• Required action:
Leave the pictures out. Return all other data exactly.

________________________

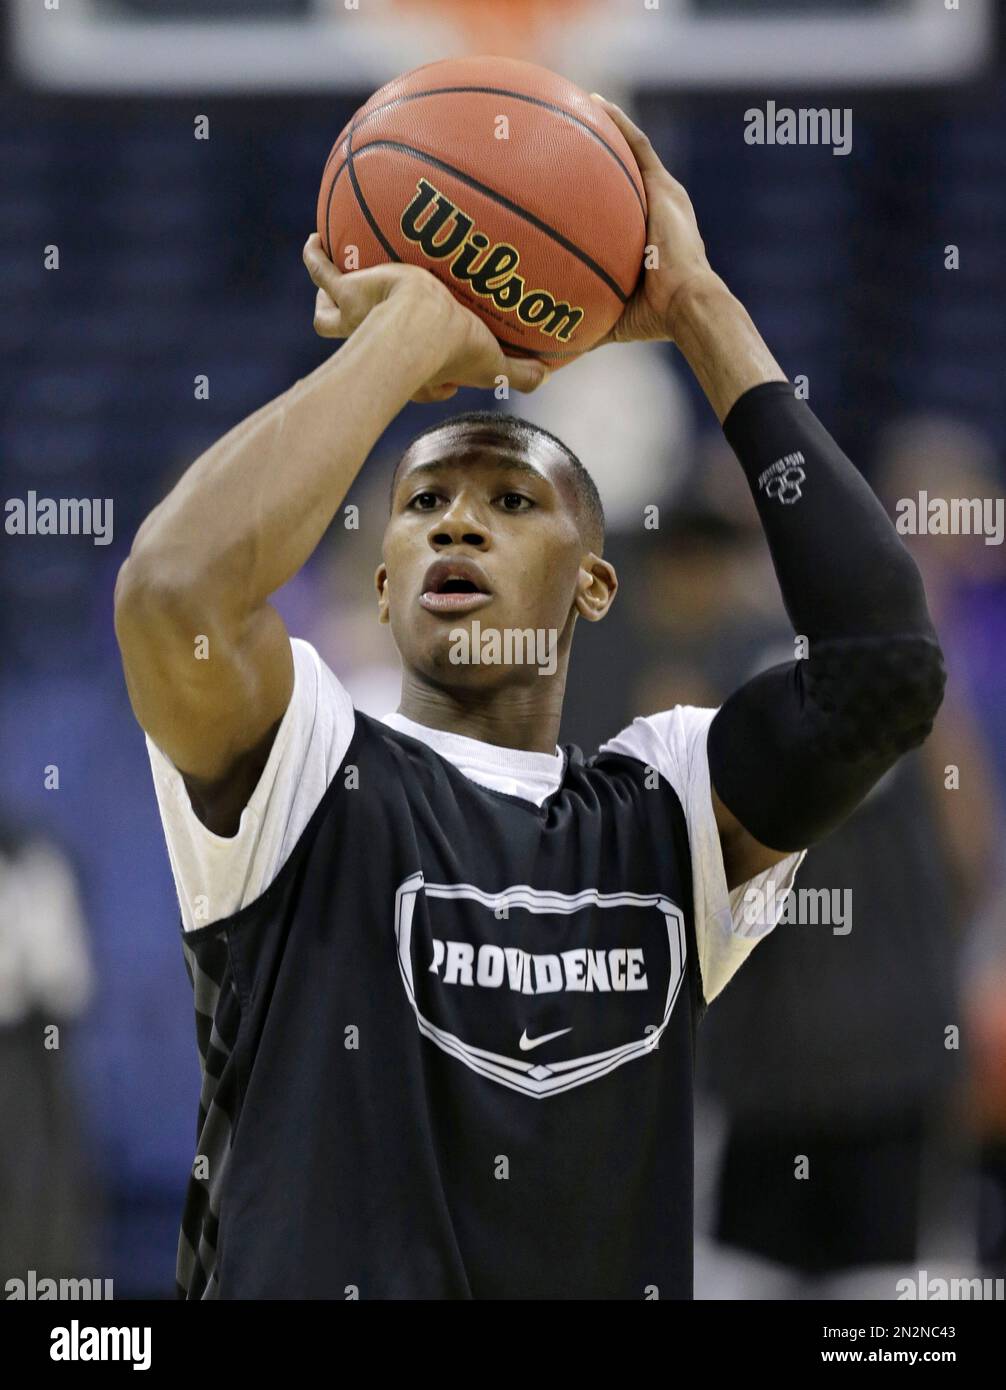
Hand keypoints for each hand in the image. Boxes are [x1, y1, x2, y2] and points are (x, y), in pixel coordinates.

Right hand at [303, 235, 549, 402]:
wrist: (422, 325)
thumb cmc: (456, 349)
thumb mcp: (493, 363)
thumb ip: (518, 371)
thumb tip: (545, 377)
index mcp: (410, 365)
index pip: (413, 381)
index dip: (429, 386)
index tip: (445, 384)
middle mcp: (374, 343)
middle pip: (356, 345)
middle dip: (357, 338)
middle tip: (365, 325)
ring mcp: (355, 318)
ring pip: (327, 317)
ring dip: (327, 304)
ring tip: (330, 283)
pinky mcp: (347, 291)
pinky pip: (322, 270)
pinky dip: (316, 256)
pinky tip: (315, 238)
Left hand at [588, 96, 720, 346]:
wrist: (688, 305)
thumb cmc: (656, 319)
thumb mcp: (612, 319)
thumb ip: (584, 323)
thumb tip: (549, 351)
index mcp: (650, 236)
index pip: (622, 206)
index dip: (598, 192)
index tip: (571, 181)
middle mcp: (660, 209)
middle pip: (626, 173)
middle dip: (600, 153)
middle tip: (568, 135)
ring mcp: (664, 196)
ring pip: (631, 152)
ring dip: (607, 128)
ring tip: (578, 106)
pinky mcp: (665, 188)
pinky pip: (638, 147)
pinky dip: (618, 125)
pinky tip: (595, 103)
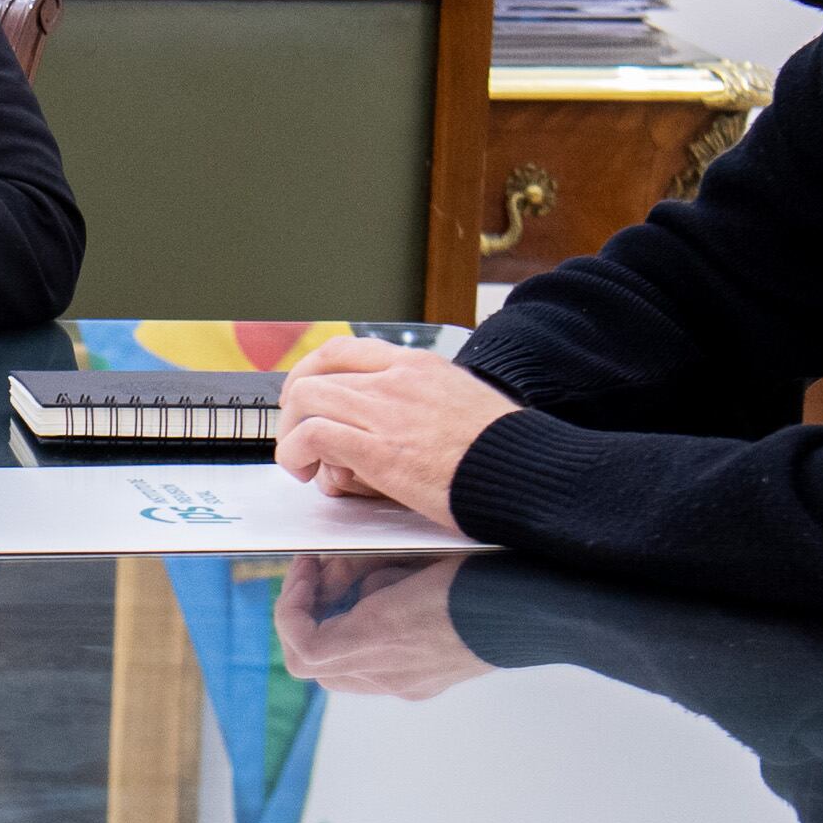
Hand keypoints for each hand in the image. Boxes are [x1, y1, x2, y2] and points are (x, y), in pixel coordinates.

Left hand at [272, 338, 516, 532]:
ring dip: (292, 432)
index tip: (306, 398)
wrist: (530, 473)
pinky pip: (313, 436)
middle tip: (296, 433)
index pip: (344, 350)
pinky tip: (310, 473)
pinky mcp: (379, 450)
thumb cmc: (506, 452)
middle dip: (294, 406)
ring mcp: (386, 412)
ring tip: (301, 461)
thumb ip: (427, 403)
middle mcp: (397, 380)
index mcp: (420, 366)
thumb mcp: (466, 404)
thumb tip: (403, 425)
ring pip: (307, 400)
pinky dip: (298, 452)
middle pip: (316, 373)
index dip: (312, 373)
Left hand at [277, 556, 492, 700]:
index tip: (307, 566)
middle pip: (315, 662)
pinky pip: (374, 668)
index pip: (303, 646)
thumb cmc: (477, 570)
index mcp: (381, 637)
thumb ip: (362, 569)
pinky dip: (365, 636)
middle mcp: (390, 674)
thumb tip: (335, 575)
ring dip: (334, 626)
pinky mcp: (426, 683)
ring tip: (360, 581)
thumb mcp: (409, 555)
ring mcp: (408, 684)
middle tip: (322, 573)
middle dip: (307, 615)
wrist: (537, 607)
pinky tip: (388, 601)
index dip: (290, 606)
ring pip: (341, 668)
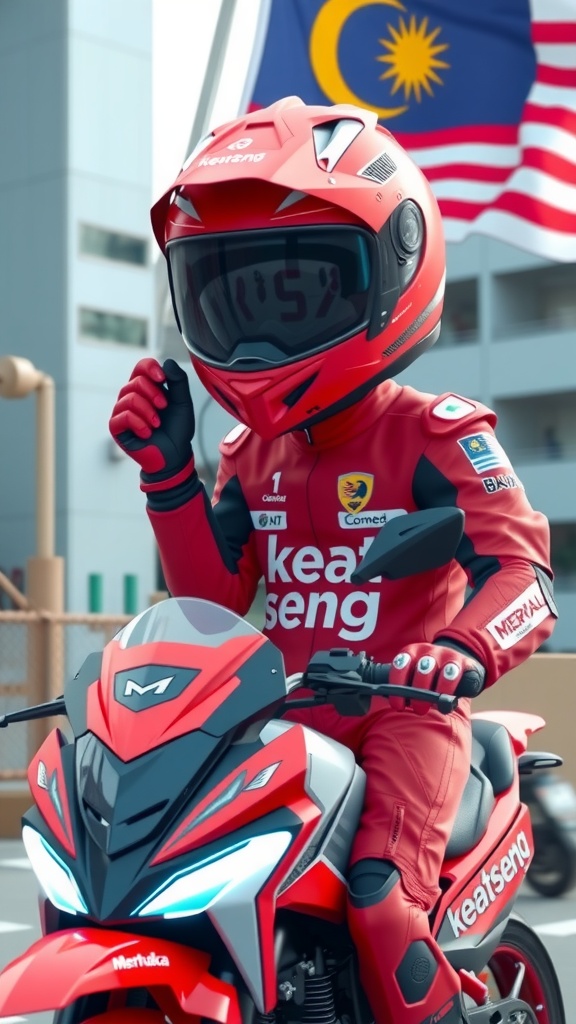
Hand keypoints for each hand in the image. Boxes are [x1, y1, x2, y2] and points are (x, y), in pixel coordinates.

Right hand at [109, 358, 194, 486]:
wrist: (174, 455)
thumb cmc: (177, 429)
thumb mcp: (183, 402)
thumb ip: (178, 381)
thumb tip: (167, 362)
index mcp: (146, 388)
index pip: (141, 366)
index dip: (150, 368)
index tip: (163, 379)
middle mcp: (131, 396)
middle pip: (136, 381)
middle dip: (154, 393)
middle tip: (164, 407)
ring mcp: (122, 411)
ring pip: (130, 398)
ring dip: (148, 411)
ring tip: (157, 424)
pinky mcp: (116, 427)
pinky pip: (124, 416)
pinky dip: (140, 424)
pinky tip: (148, 433)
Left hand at [388, 642, 484, 714]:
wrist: (455, 662)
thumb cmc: (429, 675)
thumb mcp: (413, 676)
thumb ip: (404, 687)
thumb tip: (395, 705)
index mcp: (411, 652)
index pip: (400, 665)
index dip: (397, 687)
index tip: (398, 705)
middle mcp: (427, 650)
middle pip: (420, 670)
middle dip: (418, 693)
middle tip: (418, 709)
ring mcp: (445, 654)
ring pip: (440, 672)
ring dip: (434, 692)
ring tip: (433, 706)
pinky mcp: (463, 661)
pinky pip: (455, 674)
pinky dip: (450, 689)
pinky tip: (448, 701)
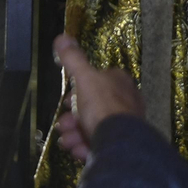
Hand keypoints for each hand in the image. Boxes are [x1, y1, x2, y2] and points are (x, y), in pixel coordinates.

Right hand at [53, 34, 141, 162]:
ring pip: (92, 127)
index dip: (76, 92)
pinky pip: (99, 144)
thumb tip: (62, 37)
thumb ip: (73, 59)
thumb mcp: (84, 77)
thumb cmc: (103, 105)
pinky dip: (85, 147)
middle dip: (72, 118)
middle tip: (62, 125)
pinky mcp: (121, 145)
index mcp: (119, 82)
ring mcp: (124, 125)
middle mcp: (125, 101)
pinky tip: (77, 150)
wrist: (119, 143)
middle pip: (91, 108)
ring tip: (67, 141)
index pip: (94, 82)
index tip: (65, 102)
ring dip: (74, 134)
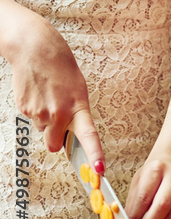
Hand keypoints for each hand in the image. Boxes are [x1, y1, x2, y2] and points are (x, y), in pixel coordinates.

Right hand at [8, 8, 103, 172]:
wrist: (36, 49)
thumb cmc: (60, 66)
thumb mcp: (77, 88)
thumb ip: (75, 112)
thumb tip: (70, 131)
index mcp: (78, 106)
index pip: (88, 135)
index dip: (94, 153)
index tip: (98, 170)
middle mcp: (59, 113)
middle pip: (54, 145)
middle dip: (55, 140)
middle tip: (58, 120)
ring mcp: (40, 113)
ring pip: (42, 130)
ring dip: (45, 120)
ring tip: (48, 95)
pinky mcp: (25, 109)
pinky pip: (32, 119)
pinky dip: (35, 110)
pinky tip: (38, 93)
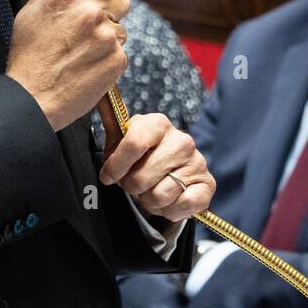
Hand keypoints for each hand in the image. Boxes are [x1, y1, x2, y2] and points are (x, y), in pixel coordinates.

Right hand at [7, 0, 130, 131]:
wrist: (33, 99)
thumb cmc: (29, 56)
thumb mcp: (32, 11)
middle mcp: (91, 12)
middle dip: (105, 10)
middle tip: (84, 27)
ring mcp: (107, 37)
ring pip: (120, 26)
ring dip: (107, 35)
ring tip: (81, 50)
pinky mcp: (117, 60)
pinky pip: (121, 50)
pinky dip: (108, 57)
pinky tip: (87, 64)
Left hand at [97, 113, 214, 222]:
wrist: (169, 174)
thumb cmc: (140, 157)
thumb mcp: (121, 141)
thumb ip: (112, 121)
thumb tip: (99, 96)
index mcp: (158, 124)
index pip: (134, 143)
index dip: (117, 166)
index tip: (108, 176)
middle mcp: (182, 140)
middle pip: (142, 177)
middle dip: (132, 187)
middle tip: (134, 184)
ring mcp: (197, 162)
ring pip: (159, 196)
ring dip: (149, 201)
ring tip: (151, 191)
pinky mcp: (208, 184)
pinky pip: (181, 206)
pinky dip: (169, 211)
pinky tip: (168, 200)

________________________

• Expected answer:
Hand keypoints for each hand in the image. Boxes are [x1, y1, x2, y2] and points are (x, y), in pixel coordinates.

Right hand at [303, 235, 549, 402]:
wrist: (422, 325)
thumb cmc: (456, 349)
thumb mcp: (493, 363)
thumb ip: (518, 371)
thumb tip: (545, 377)
index mcp: (410, 365)
index pip: (413, 381)
index dip: (429, 386)
index tip: (445, 384)
middle mcp: (374, 343)
middle pip: (356, 345)
middle dip: (357, 338)
middle tip: (365, 325)
ring mcp: (355, 318)
ring pip: (327, 317)
ring dip: (327, 304)
ring tip: (330, 283)
pinky mcp: (347, 291)
pinky pip: (322, 270)
pinky dip: (316, 256)
pinky tip: (315, 238)
Left hand at [588, 96, 720, 346]:
wrist: (688, 305)
thumb cmc: (656, 319)
thumb mcp: (612, 319)
thumb ip: (584, 323)
thumb tip: (549, 351)
index mcp: (650, 236)
index pip: (622, 206)
index dip: (598, 192)
index tip: (571, 181)
middle mcp: (660, 209)
middle pip: (626, 173)
middle dip: (600, 153)
middle tip: (568, 135)
ring mcp: (664, 196)
ring pip: (631, 152)
ring dip: (607, 128)
ring tip: (578, 106)
pinky mcp: (665, 188)
pinky pip: (638, 147)
pinky dip: (618, 125)
pinky tip: (595, 103)
Hand keypoints for each hand in the image. Boxes are [x1, y1, x2, y2] and points are (x, y), in pixel coordinates.

Left hand at [272, 338, 516, 532]:
ring dip: (292, 432)
index tip: (306, 398)
wrist: (530, 473)
pinky pip: (313, 436)
middle tip: (296, 433)
index pip: (344, 350)
pinky tip: (310, 473)
pinky mcp: (379, 450)
thumb cmc: (506, 452)
middle dip: (294, 406)
ring mcp: (386, 412)
ring tip: (301, 461)
thumb ip: (427, 403)
middle mcp: (397, 380)
index mcp: (420, 366)
thumb mcp: (466, 404)
thumb tip: (403, 425)
ring pip: (307, 400)
pinky dip: (298, 452)
middle pip: (316, 373)
index dip: (312, 373)
Left hand at [277, 556, 492, 700]:
index tip: (307, 566)
middle pip: (315, 662)
pinky pip: (374, 668)
index pip: (303, 646)
thumb cmc: (477, 570)
index mcp: (381, 637)
thumb ip: (362, 569)
pinky dip: (365, 636)
middle mcp: (390, 674)
thumb tip: (335, 575)
ring dip: (334, 626)
pinky mcp: (426, 683)
ring tip: (360, 581)
thumb mcp: (409, 555)
ring mcp: (408, 684)
middle tip: (322, 573)
middle dip: (307, 615)
wrist: (537, 607)
pinky tip: (388, 601)
index dip: (290, 606)
ring pip: (341, 668)
Hand keypoints for each hand in the image. Boxes are [x1, y1, x2, y2] and points are (x, y), in pixel coordinates.

Right hand at [109, 358, 194, 486]:
wrist: (174, 455)
thumb cmc: (177, 429)
thumb mcp: (183, 402)
thumb ip: (178, 381)
thumb tip: (167, 362)
index mcp: (146, 388)
index pip: (141, 366)
index dip: (150, 368)
index tip: (163, 379)
middle mcp: (131, 396)
middle pip: (136, 381)
middle dip: (154, 393)
middle tip: (164, 407)
ring mcp: (122, 411)
ring pip: (130, 398)
ring dip: (148, 411)
ring tip: (157, 424)
pinky mcp: (116, 427)
pinky pip: (124, 416)
pinky dip: (140, 424)
pinky tip: (148, 433)
Left hand at [388, 642, 484, 714]:
wrist: (455, 662)
thumb cmc: (429, 675)
thumb mcp: (413, 676)
thumb ip: (404, 687)
thumb tip: (395, 705)
index mcp: (411, 652)
index pip: (400, 665)
index dip: (397, 687)
index tip: (398, 705)
middle mcp: (427, 650)
middle pip: (420, 670)
middle dip: (418, 693)
middle tip: (418, 709)
ring mcp: (445, 654)
ring pip: (440, 672)
ring dip: (434, 692)
ring tip: (433, 706)
pinky mcp: (463, 661)
pinky pip: (455, 674)
pinky dip: (450, 689)
pinky tip: (448, 701)
Hand keypoints for each hand in the image. Boxes are [x1, y1, x2, y2] and points are (x, y), in pixel coordinates.

Right hand at [53, 34, 141, 162]:
ring pip: (92, 127)
index dip: (76, 92)
pinky pip: (99, 144)
thumb tip: (62, 37)
thumb ip: (73, 59)
thumb mcp: (84, 77)
thumb cmc: (103, 105)
pinky dip: (85, 147)
middle dip: (72, 118)
middle tip: (62, 125)
pinky mcp: (121, 145)
index mcp: (119, 82)
ring mcp: (124, 125)
middle mcp: (125, 101)
pinky tip: (77, 150)
wrist: (119, 143)
middle pip: (91, 108)
ring tip: (67, 141)
index pip: (94, 82)
index tip: (65, 102)
ring dip: (74, 134)
Hand keypoints for each hand in the image. Boxes are [x1, y1, x2, y2] and points are (x, y), in pixel coordinates.

Right hand at [8, 8, 103, 172]:
wrist: (36, 49)
thumb cmc: (60, 66)
thumb mcp: (77, 88)
thumb ip: (75, 112)
thumb tip: (70, 131)
index mcp: (78, 106)
index pip: (88, 135)
index dip: (94, 153)
index tip: (98, 170)
middle mcp: (59, 113)
middle pip: (54, 145)
middle dip: (55, 140)
middle tip: (58, 120)
ring mcp: (40, 113)
ring pip: (42, 130)
ring dip: (45, 120)
ring tip: (48, 95)
pinky mcp: (25, 109)
pinky pip: (32, 119)
pinky dip: (35, 110)
pinky tip: (38, 93)
Hand keypoints for each hand in the image. Boxes are [x1, y1, x2, y2] and points are (x, y), in pixel coordinates.

Right hand at [7, 0, 130, 131]:
wrist: (33, 99)
thumb cmc: (29, 56)
thumb mcp: (32, 11)
middle mcp: (91, 12)
middle dip: (105, 10)
middle tip: (84, 27)
ring mcp: (107, 37)
ring pip: (120, 26)
ring dip: (107, 35)
ring tip: (81, 50)
pinky mcp: (117, 60)
pinky pip: (121, 50)
pinky dip: (108, 57)
pinky tip: (87, 64)
Left hand at [97, 113, 214, 222]:
wrist: (169, 174)
thumb cmc: (140, 157)
thumb mcp: (121, 141)
thumb ip: (112, 121)
thumb tip: (99, 96)
index mcp: (158, 124)
index pip: (134, 143)
index dip: (117, 166)
index tip: (108, 176)
middle mcp: (182, 140)
middle pip: (142, 177)
middle dip: (132, 187)
middle tip: (134, 184)
ring mcp: (197, 162)
ring pip: (159, 196)
ring dip: (149, 201)
ring tip: (151, 191)
pinky mcp: (208, 184)
pinky pip: (181, 206)
pinky dip: (169, 211)
pinky tip: (168, 200)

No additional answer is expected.